I just finished reading a recent paper published in the Journal of Trauma that purports to examine individual surgeon outcomes after trauma laparotomy. The paper was presented at AAST last year, and is authored by the esteemed trauma group at the University of Alabama at Birmingham. It was also recently discussed in the trauma literature review series that is emailed to members of EAST regularly.
Everyone seems to be giving this paper a pass. I won’t be so easy on it. Let me provide some detail.
The authors observe that the mortality in patients presenting in shock that require emergent laparotomy averages more than 40%, and hasn’t changed significantly in at least 20 years. They also note that this mortality varies widely from 11-46%, and therefore “significant differences must exist at the level of the individual surgeon.” They go on to point out that damage control usage varies between individuals and trauma centers which could lead to the same conclusion.
So the authors designed a retrospective cohort study of results from their hospital to try to look at the impact of individual surgeon performance on survival.
Here are the factoids:
- Over the 15 month study period, there were over 7,000 trauma activations and 252 emergent laparotomy for hemorrhage control
- There were 13 different trauma surgeons and the number of laparotomies for each ranged from 7 to 31, with a median of 15
- There were no differences in [crude, in my opinion] patient demographics, hemodynamics, or lab values preop
- “Significant” differences in management and outcomes between surgeons were noted:
- Median total OR time was significantly different, ranging from 120-197 minutes
- Median operation time was also different, from 75-151 minutes across the cohort of surgeons
- Some of the surgeons had a higher proportion of patients with ED LOS < 60 minutes and OR time < 120 minutes
- Resuscitation with red cells and plasma varied “significantly” across the surgeons
- Mortality rates “varied significantly” across surgeons at all time points (24-hour, and hospital stay)
- There were no mortality differences based on surgeons’ volume of cases, age, or experience level
The authors acknowledged several limitations, included the study’s retrospective and single-center nature, the limited number of patients, and its limited scope. Yet despite this, they concluded that the study “suggests that differences between individual surgeons appear to affect patient care.” They urge surgeons to openly and honestly evaluated ourselves. And of course, they recommend a large, prospective, multicenter study to further develop this idea.
Bottom line: This study is an example of a good idea gone astray. Although the authors tried to find a way to stratify patient injury (using ISS and individual AIS scores and presence of specific injuries) and intervention times (time in ED, time to OR, time in OR, op time), these variables just don’t cut it. They are just too crude. The ability to meaningfully compare these number across surgeons is also severely limited by low patient numbers.
The authors found fancy statistical ways to demonstrate a significant difference. But upon closer inspection, many of these differences are not meaningful clinically. Here are some examples:
- Intraoperative FFP ranged from 0-7 units between surgeons, with a p value of 0.03
- Postoperative FFP ranged from 0-7 units, with a p value of 0.01
- Intraoperative RBC usage was 0-6 units with the exception of one surgeon who used 15 in a case, resulting in a p value of 0.04
The claim that mortality rates varied significantly is difficult to understand. Overall p values were > 0.05, but they singled out one surgeon who had a significant difference from the rest in 22 of 25 mortality parameters listed. This surgeon also had the second highest patient volume, at 25.
The authors are claiming that they are able to detect significant variations in surgeon performance which impacts timing, resuscitation, and mortality. I don’t buy it! They believe that they are able to accurately standardize these patients using simple demographic and performance variables. Unfortunately, the variables selected are far too crude to accurately describe what is wrong inside the patient and what the surgeon will have to do to fix it.
Think about your last 10 trauma laparotomies where your patient was truly bleeding to death. How similar were they?

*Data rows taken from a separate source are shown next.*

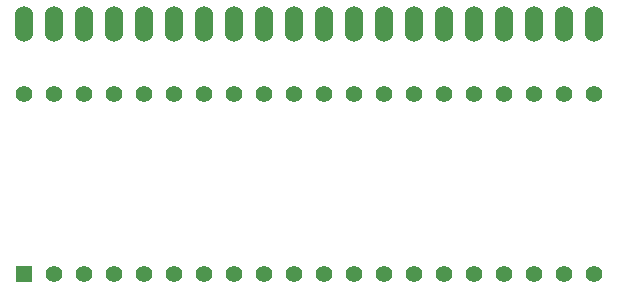
<source format=gts>
G04 (created by PCBNEW (2013-07-07 BZR 4022)-stable) date 2/28/2015 2:35:59 PM*
%MOIN*%
G04 Gerber Fmt 3.4, Leading zero omitted, Abs format*
%FSLAX34Y34*%
G01*
G70*
G90*
G04 APERTURE LIST*
%ADD10C,0.00590551*%
%ADD11O,0.06X0.12*%
%ADD12R,0.055X0.055*%
%ADD13C,0.055*%
G04 APERTURE END LIST*
G54D10*
G54D11*
X44834Y-38090D03*
X45834Y-38090D03*
X46834Y-38090D03*
X47834Y-38090D03*
X48834Y-38090D03*
X49834Y-38090D03*
X50834Y-38090D03*
X51834Y-38090D03*
X52834Y-38090D03*
X53834Y-38090D03*
X54834Y-38090D03*
X55834Y-38090D03*
X56834Y-38090D03*
X57834Y-38090D03*
X58834Y-38090D03*
X59834Y-38090D03*
X60834Y-38090D03*
X61834Y-38090D03*
X62834Y-38090D03*
X63834Y-38090D03*
G54D12*
X44834Y-46410D03*
G54D13*
X45834Y-46410D03*
X46834Y-46410D03*
X47834Y-46410D03*
X48834Y-46410D03*
X49834Y-46410D03*
X50834Y-46410D03*
X51834Y-46410D03*
X52834Y-46410D03*
X53834Y-46410D03*
X54834Y-46410D03*
X55834Y-46410D03*
X56834Y-46410D03*
X57834Y-46410D03*
X58834Y-46410D03*
X59834Y-46410D03*
X60834Y-46410D03*
X61834Y-46410D03*
X62834Y-46410D03*
X63834Y-46410D03*
X63834Y-40410D03*
X62834Y-40410D03*
X61834Y-40410D03*
X60834Y-40410D03*
X59834Y-40410D03*
X58834Y-40410D03*
X57834Y-40410D03*
X56834Y-40410D03*
X55834Y-40410D03*
X54834Y-40410D03*
X53834Y-40410D03*
X52834Y-40410D03*
X51834Y-40410D03*
X50834Y-40410D03*
X49834Y-40410D03*
X48834Y-40410D03*
X47834Y-40410D03*
X46834Y-40410D03*
X45834Y-40410D03*
X44834Y-40410D03*
M02*

</source>
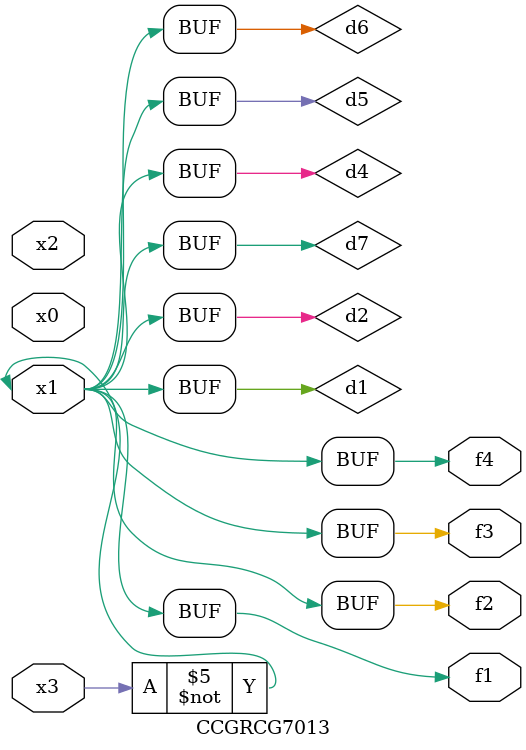
<source format=v>
module CCGRCG7013(
	input x0, x1, x2, x3,
	output f1, f2, f3, f4
);

	wire d1, d2, d3, d4, d5, d6, d7;

	not (d1, x3);
	buf (d2, x1);
	xnor (d3, d1, d2);
	nor (d4, d1);
	buf (d5, d1, d2);
	buf (d6, d4, d5);
	nand (d7, d4);
	assign f1 = d6;
	assign f2 = d7;
	assign f3 = d6;
	assign f4 = d6;
endmodule

</source>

Is there no difference between a patient with a mesenteric laceration with bleeding, an injury near the confluence of the superior mesenteric vessels, and a right hepatic vein injury? Of course there is. And this will definitely affect the parameters measured here and crude outcomes. Then add some unfavorable patient variables like obesity or previous laparotomy.
In my estimation, this paper completely misses the point because it’s not possible to retrospectively categorize all the possible variables impacting “surgeon performance.” This is particularly true of the patient variables that could not possibly be captured. The only way to do this right is to analyze each case as prospectively as possible, as close to the time of the procedure and as honestly as possible. And this is exactly what a good trauma M&M process does!
So forget the strained attempts at achieving statistical significance. Individual surgeon performance and variability will come to light at a proper morbidity and mortality conference, and should be evened out using the peer review and mentoring process. It’s not time to start blaming the surgeon!
Reference: It is time to look in the mirror: Individual surgeon outcomes after emergent trauma laparotomy. J Trauma 92(5):769-780, 2022.